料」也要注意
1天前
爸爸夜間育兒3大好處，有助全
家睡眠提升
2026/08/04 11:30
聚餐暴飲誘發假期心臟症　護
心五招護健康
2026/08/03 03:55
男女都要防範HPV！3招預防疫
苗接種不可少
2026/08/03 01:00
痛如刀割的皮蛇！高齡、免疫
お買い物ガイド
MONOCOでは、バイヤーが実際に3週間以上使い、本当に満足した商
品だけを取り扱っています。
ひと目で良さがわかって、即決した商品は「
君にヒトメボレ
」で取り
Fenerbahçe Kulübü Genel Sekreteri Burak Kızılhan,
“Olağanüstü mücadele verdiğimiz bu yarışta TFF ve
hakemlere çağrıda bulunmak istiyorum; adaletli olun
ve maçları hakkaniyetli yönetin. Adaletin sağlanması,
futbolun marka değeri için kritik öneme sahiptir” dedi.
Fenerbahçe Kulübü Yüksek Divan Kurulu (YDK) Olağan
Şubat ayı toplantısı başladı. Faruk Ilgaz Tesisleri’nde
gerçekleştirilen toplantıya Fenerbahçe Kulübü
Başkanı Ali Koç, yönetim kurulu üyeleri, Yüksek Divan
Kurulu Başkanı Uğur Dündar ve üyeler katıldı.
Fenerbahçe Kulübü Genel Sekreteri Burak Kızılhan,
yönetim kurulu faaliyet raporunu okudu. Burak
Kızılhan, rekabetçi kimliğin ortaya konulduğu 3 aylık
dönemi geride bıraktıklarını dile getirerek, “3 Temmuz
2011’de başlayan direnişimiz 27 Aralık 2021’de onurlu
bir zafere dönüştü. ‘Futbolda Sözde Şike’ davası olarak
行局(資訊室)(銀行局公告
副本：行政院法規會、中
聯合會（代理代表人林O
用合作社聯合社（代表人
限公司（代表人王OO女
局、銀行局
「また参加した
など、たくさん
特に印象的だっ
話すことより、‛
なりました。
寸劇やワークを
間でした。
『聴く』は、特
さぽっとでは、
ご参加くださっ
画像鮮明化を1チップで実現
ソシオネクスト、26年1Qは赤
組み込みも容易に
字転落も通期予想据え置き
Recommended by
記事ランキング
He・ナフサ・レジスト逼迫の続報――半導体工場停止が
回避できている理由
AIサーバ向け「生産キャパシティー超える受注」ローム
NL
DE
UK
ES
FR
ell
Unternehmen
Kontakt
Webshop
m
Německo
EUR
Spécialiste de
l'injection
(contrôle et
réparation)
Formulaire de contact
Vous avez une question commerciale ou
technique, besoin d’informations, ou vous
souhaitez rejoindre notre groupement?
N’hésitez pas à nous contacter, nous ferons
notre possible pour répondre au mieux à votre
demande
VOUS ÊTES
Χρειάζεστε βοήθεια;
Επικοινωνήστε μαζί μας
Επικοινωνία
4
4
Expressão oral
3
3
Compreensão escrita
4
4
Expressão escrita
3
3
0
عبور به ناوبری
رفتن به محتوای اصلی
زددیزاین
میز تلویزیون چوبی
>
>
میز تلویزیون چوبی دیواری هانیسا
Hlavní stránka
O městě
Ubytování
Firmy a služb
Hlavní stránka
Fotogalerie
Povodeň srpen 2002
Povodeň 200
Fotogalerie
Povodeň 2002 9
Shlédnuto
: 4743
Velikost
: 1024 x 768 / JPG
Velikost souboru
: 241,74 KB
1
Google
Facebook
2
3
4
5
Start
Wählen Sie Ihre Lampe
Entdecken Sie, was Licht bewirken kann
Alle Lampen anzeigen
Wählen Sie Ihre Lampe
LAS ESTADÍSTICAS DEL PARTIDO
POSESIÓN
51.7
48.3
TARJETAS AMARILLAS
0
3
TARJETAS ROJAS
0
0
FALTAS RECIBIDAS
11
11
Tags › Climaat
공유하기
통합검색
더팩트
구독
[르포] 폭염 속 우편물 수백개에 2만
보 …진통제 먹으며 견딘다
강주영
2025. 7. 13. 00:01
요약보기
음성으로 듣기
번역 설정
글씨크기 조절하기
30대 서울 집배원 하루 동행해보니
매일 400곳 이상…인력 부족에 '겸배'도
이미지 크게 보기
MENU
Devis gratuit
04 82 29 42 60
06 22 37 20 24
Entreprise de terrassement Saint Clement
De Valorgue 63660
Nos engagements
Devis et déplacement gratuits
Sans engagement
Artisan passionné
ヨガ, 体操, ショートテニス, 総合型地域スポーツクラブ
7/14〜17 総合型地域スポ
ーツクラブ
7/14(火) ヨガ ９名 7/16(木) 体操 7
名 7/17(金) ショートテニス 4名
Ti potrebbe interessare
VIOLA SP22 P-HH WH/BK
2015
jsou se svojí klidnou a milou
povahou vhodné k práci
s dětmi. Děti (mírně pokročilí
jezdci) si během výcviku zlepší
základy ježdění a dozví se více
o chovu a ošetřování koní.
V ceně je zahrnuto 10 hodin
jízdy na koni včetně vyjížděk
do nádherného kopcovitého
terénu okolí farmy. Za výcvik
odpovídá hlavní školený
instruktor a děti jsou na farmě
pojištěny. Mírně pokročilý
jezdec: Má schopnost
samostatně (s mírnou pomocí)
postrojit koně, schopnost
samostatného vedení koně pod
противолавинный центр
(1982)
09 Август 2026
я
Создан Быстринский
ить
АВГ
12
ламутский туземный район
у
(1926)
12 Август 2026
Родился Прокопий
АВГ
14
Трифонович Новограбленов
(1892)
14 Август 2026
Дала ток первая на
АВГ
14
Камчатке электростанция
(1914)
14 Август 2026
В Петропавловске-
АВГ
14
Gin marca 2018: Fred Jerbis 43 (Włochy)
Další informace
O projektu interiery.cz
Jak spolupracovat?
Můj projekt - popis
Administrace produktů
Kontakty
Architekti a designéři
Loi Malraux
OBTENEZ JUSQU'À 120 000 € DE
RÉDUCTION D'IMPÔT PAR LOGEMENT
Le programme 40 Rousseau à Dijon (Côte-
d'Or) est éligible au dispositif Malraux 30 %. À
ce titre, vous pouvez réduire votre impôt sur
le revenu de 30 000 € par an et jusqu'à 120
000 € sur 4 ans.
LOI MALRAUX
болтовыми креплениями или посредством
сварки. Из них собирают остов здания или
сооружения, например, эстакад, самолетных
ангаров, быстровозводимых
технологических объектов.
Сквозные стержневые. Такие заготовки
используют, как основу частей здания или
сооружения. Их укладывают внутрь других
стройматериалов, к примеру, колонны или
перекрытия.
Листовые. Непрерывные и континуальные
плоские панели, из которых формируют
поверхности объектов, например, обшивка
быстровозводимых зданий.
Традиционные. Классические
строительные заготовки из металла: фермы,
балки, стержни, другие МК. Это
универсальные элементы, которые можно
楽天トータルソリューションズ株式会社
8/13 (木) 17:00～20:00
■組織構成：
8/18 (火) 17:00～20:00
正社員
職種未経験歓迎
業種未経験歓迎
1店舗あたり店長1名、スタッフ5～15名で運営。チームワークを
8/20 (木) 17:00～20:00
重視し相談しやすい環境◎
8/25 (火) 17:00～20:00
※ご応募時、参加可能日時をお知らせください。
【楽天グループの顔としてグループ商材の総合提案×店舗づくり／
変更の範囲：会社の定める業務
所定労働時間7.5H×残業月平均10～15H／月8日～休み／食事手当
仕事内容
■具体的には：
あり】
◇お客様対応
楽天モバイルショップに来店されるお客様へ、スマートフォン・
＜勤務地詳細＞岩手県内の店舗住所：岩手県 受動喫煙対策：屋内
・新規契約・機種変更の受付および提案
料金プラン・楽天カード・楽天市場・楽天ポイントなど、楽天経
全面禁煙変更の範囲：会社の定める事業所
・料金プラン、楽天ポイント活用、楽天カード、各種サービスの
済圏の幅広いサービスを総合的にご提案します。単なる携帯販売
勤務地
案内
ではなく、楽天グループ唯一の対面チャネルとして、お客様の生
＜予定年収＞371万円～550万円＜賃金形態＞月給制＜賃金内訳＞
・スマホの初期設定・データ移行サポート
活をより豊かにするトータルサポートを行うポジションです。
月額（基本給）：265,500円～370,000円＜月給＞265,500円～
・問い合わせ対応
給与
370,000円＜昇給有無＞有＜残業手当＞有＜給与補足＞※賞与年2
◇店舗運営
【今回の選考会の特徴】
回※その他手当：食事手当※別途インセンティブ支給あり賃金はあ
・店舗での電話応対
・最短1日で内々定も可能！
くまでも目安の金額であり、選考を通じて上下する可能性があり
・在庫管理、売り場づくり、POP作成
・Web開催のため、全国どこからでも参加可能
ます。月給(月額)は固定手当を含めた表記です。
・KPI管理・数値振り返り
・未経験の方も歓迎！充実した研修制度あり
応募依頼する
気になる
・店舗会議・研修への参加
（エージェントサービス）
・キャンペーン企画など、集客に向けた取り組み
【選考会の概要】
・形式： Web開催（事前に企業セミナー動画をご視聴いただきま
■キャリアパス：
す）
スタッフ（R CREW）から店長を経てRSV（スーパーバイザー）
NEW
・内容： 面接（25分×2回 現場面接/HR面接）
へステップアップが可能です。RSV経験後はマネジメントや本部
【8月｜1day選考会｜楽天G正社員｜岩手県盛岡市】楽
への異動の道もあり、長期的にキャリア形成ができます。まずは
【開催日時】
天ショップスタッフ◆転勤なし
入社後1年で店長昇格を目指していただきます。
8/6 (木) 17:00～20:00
^^^^^^^^
**Assignment:** Return, unchanged, the run of lines above that opens with the line containing "男女都要防範HPV！3招預防疫" and closes with the line containing "ve maçları hakkaniyetli". Include both.

**Written answer:**
男女都要防範HPV！3招預防疫
苗接種不可少
2026/08/03 01:00
痛如刀割的皮蛇！高齡、免疫
お買い物ガイド
MONOCOでは、バイヤーが実際に3週間以上使い、本当に満足した商
品だけを取り扱っています。
ひと目で良さがわかって、即決した商品は「
君にヒトメボレ
」で取り
Fenerbahçe Kulübü Genel Sekreteri Burak Kızılhan,
“Olağanüstü mücadele verdiğimiz bu yarışta TFF ve
hakemlere çağrıda bulunmak istiyorum; adaletli olun
ve maçları hakkaniyetli yönetin. Adaletin sağlanması,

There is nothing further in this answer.